◆ **Exercise instructions**: Print the line that has "(897, 535) none" in it, then every remaining line of the data, exactly and without anything extra.

::::::::::

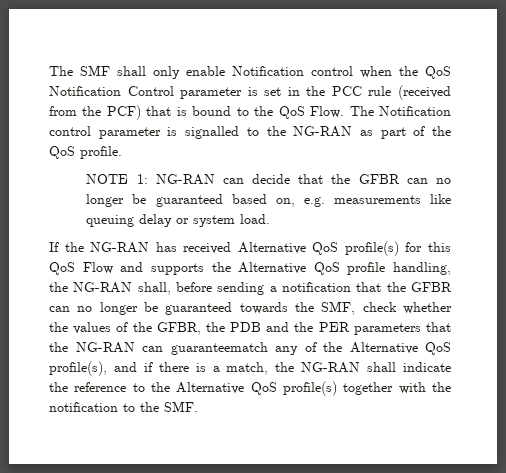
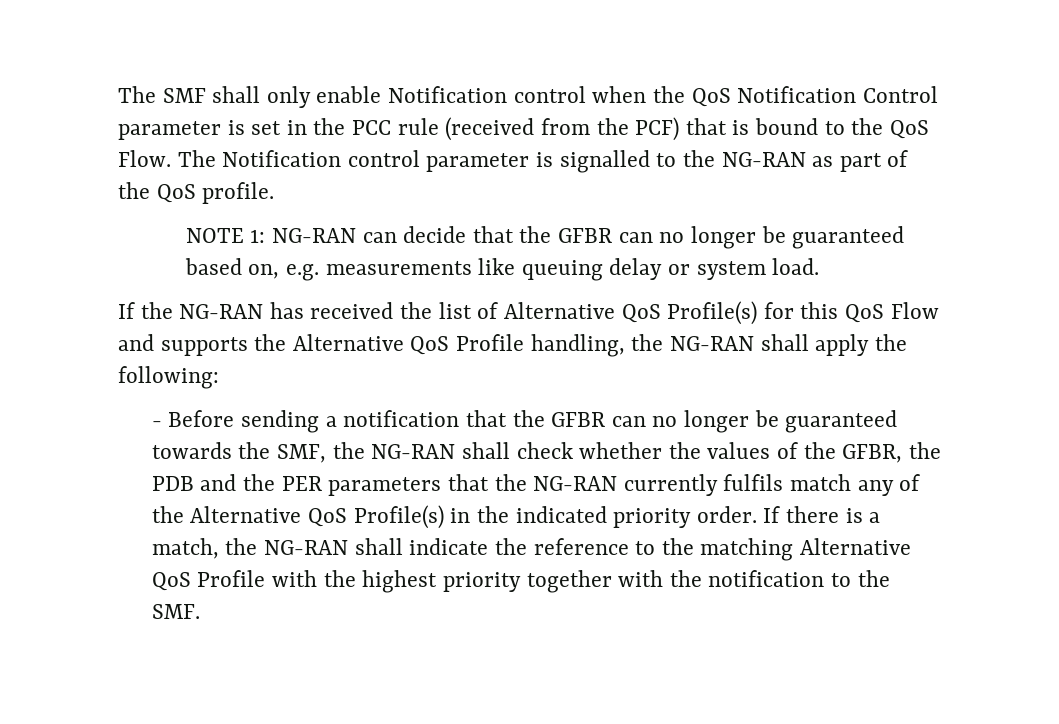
[237,241,399,256] Alternative QoS profile(s) -> [400,301,758,325] the list of Alternative QoS Profile(s)
[347,262,386,275] profile -> [456,334,525,351] Profile
[137,282,212,295] shall, before -> [760,334,907,356] [118,366,219,389] [151,410,235,427] shall apply the following: // - Before
(356, 308) none -> [332,442,510,459] the NG-RAN shall
[142,342,268,355] can guaranteematch -> [623,474,852,496] currently fulfils match
[49,361,153,376] profile(s), and if -> [353,505,781,529] Profile(s) in the indicated priority order. If
[176,381,337,396] Alternative QoS profile(s) -> [700,538,912,561] [151,570,521,593] matching Alternative QoS Profile with the highest priority

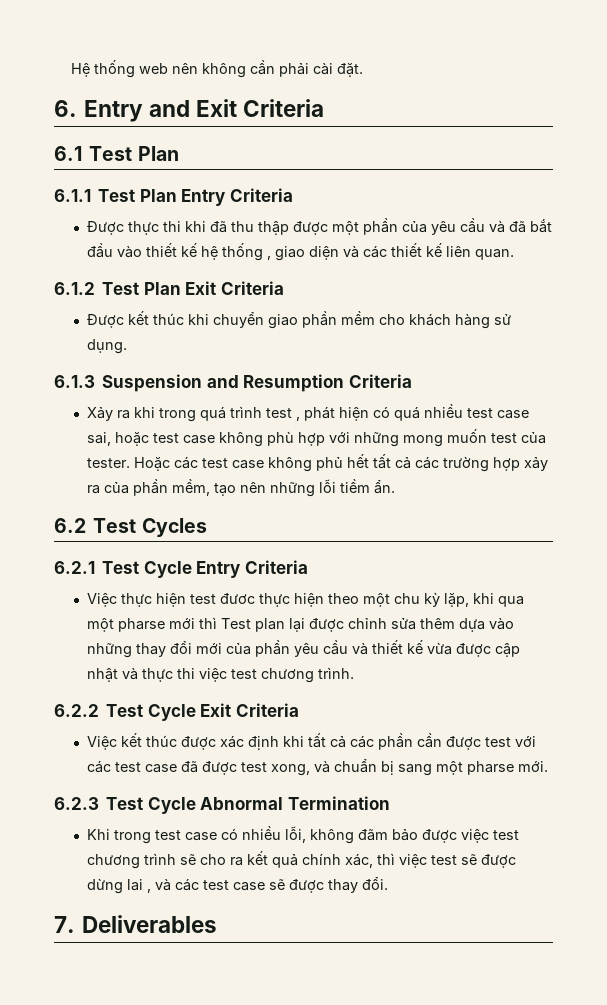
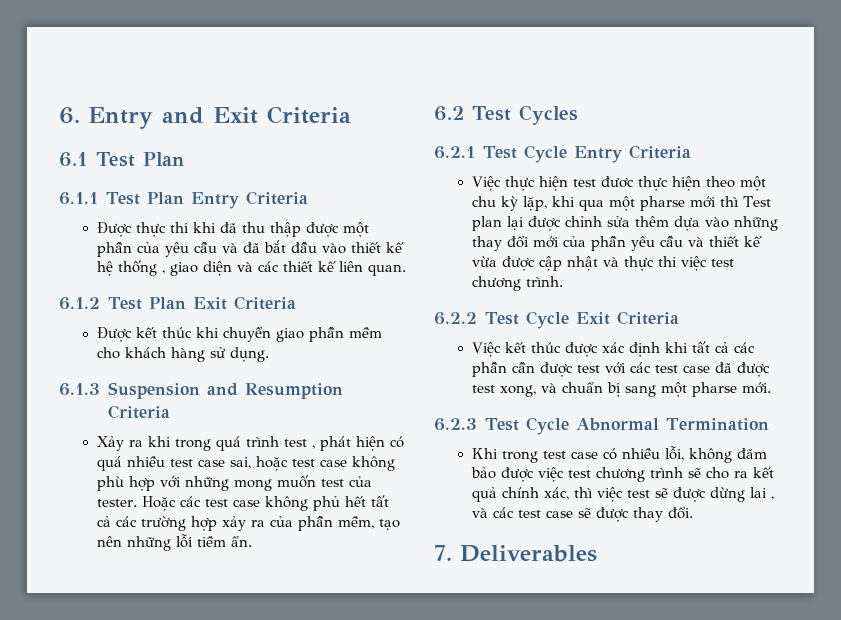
[70,60,363,78] Hệ thống web nên không cần phải cài đặt. // -> (59, 115) none

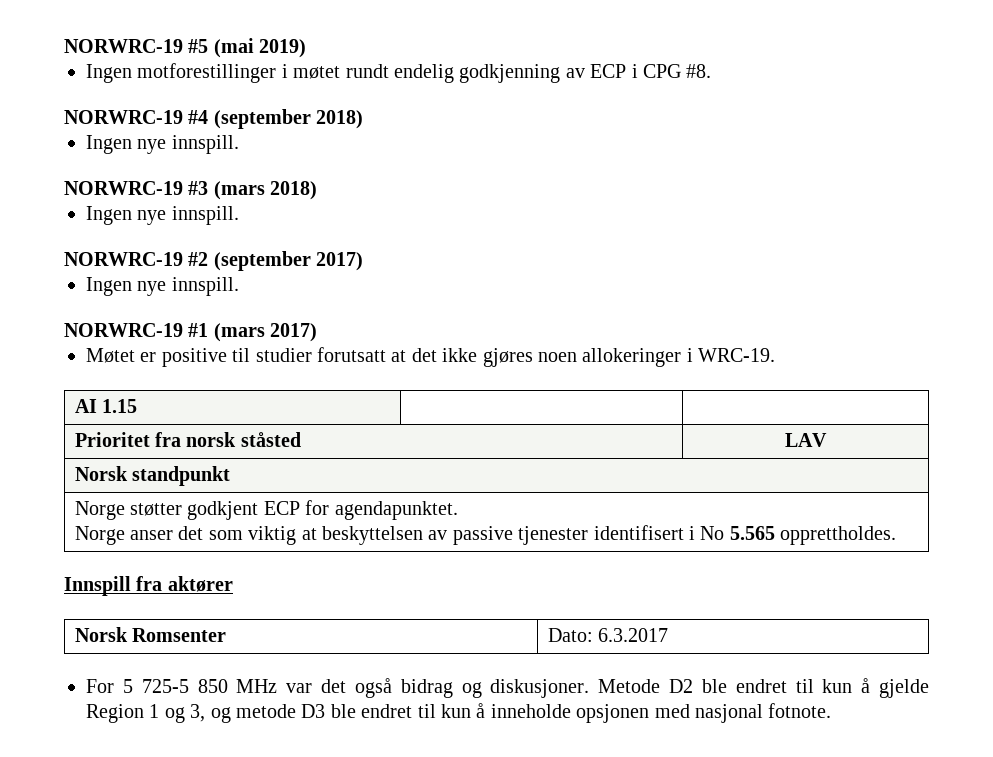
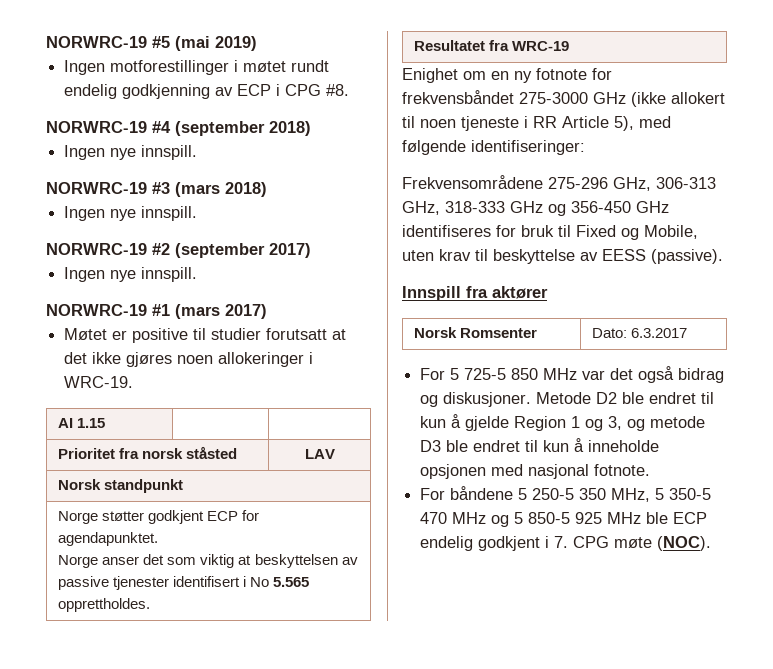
(897, 535) none -> [414,40,570,51] [402,68,612,83] [402,90,725,107] [402,116,671,131] [402,140,585,155] [402,175,716,191] [402,201,669,216] [402,225,698,240] [402,249,723,264] // Resultatet fra WRC-19 // Enighet om en ny fotnote for frekvensbåndet 275-3000 GHz (ikke allokert til noen tjeneste i RR Article 5), med følgende identifiseringer: // Frekvensområdene 275-296 GHz, 306-313 GHz, 318-333 GHz og 356-450 GHz identifiseres for bruk til Fixed og Mobile, uten krav til beskyttelse av EESS (passive).
(832, 710) none -> [420,486,712,502] [420,512,708,527] [420,536,712,551] // For båndene 5 250-5 350 MHz, 5 350-5 470 MHz og 5 850-5 925 MHz ble ECP endelig godkjent i 7. CPG møte (NOC).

::::::::::

◆ **Task output**:
(897, 535) none -> [414,40,570,51] [402,68,612,83] [402,90,725,107] [402,116,671,131] [402,140,585,155] [402,175,716,191] [402,201,669,216] [402,225,698,240] [402,249,723,264] // Resultatet fra WRC-19 // Enighet om en ny fotnote for frekvensbåndet 275-3000 GHz (ikke allokert til noen tjeneste i RR Article 5), med følgende identifiseringer: // Frekvensområdene 275-296 GHz, 306-313 GHz, 318-333 GHz og 356-450 GHz identifiseres for bruk til Fixed og Mobile, uten krav til beskyttelse av EESS (passive).
(832, 710) none -> [420,486,712,502] [420,512,708,527] [420,536,712,551] // For båndene 5 250-5 350 MHz, 5 350-5 470 MHz og 5 850-5 925 MHz ble ECP endelig godkjent i 7. CPG møte (NOC).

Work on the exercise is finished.